My question is what’s next for all the experts that believe in negotiating with terrorists and nation states that support terrorism.
It is plain to see that negotiations only work if there are two parties that are willing to work toward a mutual goal. So what is that goal? To the U.N. it is world peace and the nonproliferation of nuclear weaponry but apparently that is not the case with Iran. And isn’t negotiation supposed to be about compromise?
"At the moment, Iran has no use whatsoever for enriched uranium - unless it is planning to build the bomb," so says German Foreign Minister Frank-Walter Steinmeier
The West has struggled for years with incentives to persuade Iran to roll back its nuclear program.
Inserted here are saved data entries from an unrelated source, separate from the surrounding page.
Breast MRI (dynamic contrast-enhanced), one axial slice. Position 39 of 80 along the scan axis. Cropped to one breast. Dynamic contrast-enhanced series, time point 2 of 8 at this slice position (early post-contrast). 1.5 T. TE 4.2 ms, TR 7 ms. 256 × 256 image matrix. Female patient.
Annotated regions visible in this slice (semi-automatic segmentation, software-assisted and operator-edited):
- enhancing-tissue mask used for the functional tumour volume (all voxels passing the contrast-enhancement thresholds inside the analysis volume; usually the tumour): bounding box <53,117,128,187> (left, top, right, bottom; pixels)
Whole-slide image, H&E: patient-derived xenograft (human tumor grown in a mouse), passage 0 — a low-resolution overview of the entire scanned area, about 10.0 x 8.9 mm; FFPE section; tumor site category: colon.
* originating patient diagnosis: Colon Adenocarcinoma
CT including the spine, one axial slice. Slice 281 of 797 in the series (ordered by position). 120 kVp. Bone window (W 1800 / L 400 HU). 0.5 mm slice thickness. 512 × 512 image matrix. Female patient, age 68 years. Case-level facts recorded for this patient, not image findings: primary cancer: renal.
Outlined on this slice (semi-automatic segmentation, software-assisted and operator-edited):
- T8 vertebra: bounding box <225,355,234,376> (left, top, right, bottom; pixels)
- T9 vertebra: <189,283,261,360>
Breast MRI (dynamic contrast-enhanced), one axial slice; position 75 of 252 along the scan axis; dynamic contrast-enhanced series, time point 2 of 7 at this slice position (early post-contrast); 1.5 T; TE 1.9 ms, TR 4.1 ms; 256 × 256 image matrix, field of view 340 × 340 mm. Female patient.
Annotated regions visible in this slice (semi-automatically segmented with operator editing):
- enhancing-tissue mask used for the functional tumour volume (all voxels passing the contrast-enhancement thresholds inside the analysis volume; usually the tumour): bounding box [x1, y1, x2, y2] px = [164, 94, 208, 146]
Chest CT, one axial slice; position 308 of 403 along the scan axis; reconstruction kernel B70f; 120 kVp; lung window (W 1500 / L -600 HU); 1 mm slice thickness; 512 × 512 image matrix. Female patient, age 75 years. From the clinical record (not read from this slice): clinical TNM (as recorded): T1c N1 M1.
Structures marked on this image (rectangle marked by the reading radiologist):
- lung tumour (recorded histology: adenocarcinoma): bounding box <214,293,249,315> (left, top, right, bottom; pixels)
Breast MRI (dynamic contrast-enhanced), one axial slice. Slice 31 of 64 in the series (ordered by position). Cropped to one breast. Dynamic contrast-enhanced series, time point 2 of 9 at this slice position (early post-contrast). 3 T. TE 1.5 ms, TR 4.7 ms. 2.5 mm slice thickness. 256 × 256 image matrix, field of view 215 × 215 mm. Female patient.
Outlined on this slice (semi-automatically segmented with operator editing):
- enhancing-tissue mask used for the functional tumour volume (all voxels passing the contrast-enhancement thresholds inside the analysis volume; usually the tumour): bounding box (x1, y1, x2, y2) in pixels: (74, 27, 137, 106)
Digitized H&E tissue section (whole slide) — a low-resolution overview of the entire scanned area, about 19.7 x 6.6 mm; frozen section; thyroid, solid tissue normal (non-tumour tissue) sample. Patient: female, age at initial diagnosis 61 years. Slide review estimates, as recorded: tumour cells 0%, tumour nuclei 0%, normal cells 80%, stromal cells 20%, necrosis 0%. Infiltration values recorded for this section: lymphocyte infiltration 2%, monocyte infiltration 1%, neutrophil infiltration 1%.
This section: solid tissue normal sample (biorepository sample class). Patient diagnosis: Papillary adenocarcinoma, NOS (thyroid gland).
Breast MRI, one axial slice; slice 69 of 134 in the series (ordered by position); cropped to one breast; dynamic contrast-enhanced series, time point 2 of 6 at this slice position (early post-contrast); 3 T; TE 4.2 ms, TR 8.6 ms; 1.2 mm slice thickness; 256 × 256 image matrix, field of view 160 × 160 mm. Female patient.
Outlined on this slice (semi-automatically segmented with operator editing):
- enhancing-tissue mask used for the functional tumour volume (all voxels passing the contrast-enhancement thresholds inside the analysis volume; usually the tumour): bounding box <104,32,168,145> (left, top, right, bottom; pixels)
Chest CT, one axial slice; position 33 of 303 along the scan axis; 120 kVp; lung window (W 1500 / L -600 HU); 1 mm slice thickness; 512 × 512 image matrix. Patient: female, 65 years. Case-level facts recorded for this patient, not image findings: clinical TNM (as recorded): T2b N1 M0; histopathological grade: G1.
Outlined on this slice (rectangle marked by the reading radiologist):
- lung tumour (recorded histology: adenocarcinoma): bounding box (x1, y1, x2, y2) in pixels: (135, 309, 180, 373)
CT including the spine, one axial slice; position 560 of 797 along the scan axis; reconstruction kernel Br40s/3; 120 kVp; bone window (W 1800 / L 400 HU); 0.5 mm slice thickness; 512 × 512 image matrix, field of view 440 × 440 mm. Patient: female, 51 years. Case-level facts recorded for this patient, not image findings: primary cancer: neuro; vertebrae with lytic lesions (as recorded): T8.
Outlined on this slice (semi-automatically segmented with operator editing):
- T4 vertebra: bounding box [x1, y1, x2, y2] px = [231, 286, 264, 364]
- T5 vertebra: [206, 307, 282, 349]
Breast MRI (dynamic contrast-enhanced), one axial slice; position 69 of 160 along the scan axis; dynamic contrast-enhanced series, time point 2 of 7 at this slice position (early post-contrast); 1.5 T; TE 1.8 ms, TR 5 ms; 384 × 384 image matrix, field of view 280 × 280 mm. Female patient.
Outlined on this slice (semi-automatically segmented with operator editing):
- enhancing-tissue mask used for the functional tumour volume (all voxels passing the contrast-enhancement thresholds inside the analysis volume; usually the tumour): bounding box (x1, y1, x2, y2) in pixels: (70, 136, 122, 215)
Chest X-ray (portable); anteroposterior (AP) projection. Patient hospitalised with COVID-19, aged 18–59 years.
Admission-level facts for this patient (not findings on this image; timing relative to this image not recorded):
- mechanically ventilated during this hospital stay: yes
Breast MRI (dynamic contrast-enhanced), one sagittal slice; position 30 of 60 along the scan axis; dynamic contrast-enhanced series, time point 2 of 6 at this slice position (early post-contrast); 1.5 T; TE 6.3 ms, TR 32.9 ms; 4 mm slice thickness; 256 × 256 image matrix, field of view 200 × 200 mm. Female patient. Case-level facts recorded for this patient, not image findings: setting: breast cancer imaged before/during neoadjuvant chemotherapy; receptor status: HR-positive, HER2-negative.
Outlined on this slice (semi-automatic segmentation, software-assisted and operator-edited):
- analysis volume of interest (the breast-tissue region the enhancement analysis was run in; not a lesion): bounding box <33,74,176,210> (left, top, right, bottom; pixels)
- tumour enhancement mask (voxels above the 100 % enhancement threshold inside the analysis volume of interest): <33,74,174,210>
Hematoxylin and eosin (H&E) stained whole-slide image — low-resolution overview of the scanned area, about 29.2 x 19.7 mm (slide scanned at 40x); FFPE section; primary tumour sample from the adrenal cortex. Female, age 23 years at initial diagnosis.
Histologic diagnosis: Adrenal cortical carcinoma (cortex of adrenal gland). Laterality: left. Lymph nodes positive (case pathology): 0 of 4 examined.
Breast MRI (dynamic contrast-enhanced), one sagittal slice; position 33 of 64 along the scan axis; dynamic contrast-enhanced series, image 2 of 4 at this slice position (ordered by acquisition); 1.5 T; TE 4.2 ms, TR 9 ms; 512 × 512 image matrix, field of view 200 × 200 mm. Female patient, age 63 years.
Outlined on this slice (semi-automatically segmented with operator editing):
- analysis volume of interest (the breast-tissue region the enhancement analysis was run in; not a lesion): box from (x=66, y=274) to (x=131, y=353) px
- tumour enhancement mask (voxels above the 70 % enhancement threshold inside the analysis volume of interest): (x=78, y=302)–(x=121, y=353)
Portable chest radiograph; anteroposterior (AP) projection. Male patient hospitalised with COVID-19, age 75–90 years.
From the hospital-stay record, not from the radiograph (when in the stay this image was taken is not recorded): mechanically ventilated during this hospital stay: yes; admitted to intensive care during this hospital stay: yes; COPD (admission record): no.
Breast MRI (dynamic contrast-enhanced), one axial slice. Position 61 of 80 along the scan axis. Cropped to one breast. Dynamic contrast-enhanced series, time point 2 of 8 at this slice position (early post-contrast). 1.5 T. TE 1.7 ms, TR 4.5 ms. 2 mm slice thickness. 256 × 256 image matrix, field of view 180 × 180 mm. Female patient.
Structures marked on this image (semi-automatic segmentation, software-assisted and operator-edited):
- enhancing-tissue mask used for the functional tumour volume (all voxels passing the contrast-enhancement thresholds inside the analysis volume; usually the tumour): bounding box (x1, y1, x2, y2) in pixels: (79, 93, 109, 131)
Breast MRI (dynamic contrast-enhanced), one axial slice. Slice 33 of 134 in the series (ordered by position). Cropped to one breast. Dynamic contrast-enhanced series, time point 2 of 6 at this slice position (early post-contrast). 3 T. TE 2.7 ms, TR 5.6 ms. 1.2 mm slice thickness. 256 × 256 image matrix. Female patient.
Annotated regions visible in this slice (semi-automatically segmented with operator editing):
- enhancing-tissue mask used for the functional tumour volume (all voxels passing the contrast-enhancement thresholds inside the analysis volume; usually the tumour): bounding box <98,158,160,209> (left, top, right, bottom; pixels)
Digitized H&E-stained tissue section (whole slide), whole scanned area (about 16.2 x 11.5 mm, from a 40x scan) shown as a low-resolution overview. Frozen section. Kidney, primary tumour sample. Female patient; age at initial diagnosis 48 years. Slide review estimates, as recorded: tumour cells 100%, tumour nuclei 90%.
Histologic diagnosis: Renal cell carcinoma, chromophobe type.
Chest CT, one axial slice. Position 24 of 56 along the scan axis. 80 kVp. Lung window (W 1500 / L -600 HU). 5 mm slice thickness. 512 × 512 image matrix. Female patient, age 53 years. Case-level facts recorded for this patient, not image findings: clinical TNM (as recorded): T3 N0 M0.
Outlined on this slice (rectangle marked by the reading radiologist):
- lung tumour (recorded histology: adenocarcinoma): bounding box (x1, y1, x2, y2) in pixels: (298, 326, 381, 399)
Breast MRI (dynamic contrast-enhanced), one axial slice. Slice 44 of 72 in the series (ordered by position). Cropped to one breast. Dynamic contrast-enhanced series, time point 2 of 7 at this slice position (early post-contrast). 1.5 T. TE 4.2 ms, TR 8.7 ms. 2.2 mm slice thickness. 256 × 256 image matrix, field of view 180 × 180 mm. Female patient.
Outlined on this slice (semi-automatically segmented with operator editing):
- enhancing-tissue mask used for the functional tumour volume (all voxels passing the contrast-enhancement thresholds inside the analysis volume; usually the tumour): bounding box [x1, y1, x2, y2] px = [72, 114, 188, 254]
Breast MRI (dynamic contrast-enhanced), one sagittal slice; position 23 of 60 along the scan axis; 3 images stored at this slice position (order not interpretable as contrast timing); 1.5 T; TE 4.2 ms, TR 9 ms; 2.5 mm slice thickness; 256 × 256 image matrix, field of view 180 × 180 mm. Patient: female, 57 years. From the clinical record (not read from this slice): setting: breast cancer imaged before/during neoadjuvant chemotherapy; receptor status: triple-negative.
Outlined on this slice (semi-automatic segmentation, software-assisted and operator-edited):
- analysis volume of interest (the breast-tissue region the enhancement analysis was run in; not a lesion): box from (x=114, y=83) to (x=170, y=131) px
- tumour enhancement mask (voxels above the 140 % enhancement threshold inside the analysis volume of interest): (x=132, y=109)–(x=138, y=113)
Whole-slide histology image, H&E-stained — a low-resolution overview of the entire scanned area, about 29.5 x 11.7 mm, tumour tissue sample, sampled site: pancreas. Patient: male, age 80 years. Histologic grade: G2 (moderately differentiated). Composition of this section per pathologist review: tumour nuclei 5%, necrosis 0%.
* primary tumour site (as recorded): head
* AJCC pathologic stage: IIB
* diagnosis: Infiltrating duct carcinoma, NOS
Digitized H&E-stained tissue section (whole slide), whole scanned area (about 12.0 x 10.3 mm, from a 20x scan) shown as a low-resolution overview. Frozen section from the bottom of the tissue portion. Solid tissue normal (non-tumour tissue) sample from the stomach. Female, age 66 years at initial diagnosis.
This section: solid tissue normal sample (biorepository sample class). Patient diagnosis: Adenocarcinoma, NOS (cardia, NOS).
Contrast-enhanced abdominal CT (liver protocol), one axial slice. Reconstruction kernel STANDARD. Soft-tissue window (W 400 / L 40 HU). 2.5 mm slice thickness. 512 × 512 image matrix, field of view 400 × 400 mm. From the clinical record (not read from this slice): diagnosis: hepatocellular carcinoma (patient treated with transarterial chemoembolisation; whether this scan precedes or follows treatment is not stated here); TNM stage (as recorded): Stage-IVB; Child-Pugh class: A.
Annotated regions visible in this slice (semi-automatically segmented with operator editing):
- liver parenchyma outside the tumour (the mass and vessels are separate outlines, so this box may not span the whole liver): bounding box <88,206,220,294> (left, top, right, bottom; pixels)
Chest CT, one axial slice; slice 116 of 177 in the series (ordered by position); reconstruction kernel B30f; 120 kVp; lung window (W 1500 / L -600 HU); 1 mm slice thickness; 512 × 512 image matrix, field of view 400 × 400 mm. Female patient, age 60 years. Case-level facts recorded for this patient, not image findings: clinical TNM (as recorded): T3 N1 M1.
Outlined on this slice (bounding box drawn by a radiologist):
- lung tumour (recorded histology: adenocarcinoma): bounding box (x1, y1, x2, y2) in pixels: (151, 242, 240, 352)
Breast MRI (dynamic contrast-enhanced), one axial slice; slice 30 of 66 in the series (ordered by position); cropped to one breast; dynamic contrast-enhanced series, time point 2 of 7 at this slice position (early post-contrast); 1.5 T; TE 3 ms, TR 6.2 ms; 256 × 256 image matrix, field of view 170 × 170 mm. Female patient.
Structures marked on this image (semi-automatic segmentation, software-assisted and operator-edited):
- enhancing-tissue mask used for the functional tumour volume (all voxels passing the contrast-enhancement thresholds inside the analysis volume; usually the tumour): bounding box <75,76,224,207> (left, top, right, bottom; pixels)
But Tehran has negotiated by its own rules and kept its eyes constantly on a long-term prize: forcing the world to accept its nuclear ambitions.
Mahmoud Ahmadinejad, president of Iran, defiantly refused to compromise as a U.N. deadline for his country to stop enriching uranium arrived today saying Tehran would not be bullied into giving up its right to nuclear technology.
Today's International Atomic Energy Agency report said that after three years of inspections, the agency still has not been able to confirm "the peaceful nature of Iran's nuclear program" because of a lack of cooperation from Tehran.
Why this is Saddam Hussein all over again! Maybe Jimmy Carter would like to try his hand at negotiating with Ahmadinejad. The last time Carter negotiated with Iran, Iran was holding 52 American hostages. Iran held them for 444 days but when Ronald Reagan was sworn in as President of the United States suddenly Iran released all 52 hostages.
Then again maybe not Carter… and if the United Nations can’t do this deal what good are they?
I'll throw you a bone in comments. If you want some idea of the "real" offer made by the UN, go to http://www.atimes.com/atimes/Middle_East/HH24Ak01.html
ReplyDeletethere you will find out why Iran said no-way. Amazingly, they have no interest in bargaining away their primary national security chips for no guarantees of security. Ain't that amazing?